In order to better understand the progression of breast cancer, four different tumor progression pathways (linear, non-linear, branched, and parallel) were evaluated by comparing the results of computer simulation and clinical observations. Each pathway was described as a compartment model with transitions between compartments, and then as a series ordinary of differential equations or as heuristic graphs. Optimal transition rate values were sought for each model using a random search in combination with a directed search based on the Nelder-Mead simplex method. The model that produced the least root mean squared deviation between simulations and clinically observed co-occurrence frequencies of tumor grades was the parallel model. In this model grades of carcinoma in situ and grades of invasive carcinoma diverge in parallel from a common progenitor. This parallel progression model differs from the traditional pathologist’s view of a linear progression from in situ cancers to invasive cancers.
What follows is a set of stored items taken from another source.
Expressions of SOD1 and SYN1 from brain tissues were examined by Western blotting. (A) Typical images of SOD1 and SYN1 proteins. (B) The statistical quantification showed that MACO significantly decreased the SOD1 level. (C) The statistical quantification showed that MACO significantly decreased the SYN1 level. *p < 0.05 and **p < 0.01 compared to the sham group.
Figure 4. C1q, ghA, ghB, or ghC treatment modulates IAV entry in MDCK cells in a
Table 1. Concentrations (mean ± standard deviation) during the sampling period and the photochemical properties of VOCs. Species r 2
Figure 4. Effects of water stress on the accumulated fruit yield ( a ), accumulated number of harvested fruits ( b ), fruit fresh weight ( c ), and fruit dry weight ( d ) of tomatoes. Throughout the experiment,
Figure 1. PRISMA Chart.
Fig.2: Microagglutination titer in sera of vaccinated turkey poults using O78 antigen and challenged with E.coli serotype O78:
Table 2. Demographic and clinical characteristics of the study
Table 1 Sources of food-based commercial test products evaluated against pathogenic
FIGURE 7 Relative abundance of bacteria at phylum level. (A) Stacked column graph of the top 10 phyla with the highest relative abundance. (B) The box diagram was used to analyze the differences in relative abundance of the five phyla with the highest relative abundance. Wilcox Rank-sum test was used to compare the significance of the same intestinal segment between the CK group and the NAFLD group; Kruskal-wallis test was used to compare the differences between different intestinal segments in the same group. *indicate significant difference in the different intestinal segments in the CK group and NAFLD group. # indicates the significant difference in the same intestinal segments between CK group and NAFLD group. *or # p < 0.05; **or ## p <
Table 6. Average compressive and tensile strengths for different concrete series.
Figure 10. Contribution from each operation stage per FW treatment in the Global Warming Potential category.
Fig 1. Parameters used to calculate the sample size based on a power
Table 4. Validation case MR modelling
A prediction of the parallel progression model was tested by quantitative image analysis of human biopsy specimens. Thirty-nine nuclear image features were extracted from 200 nuclei of each of 80 patients with ductal carcinoma in situ whose clinical outcome was known. Linear discriminant analysis was used for dimension reduction. A discriminant function of two nuclear image features was derived that was prognostic for patient survival. Therefore, computer modeling suggested a new parallel pathway of breast tumor progression that is consistent with clinical observations of biopsy specimens and of patient outcome. (Joint work with J.-A. Chapman, W.A. Christens-Barry, H.L. Lickley, N.A. Miller, J. Qian, L. Sontag, Y.Yuan. Supported by NJCCR 1076-CCR-S0 and NIH U56 CA 113004).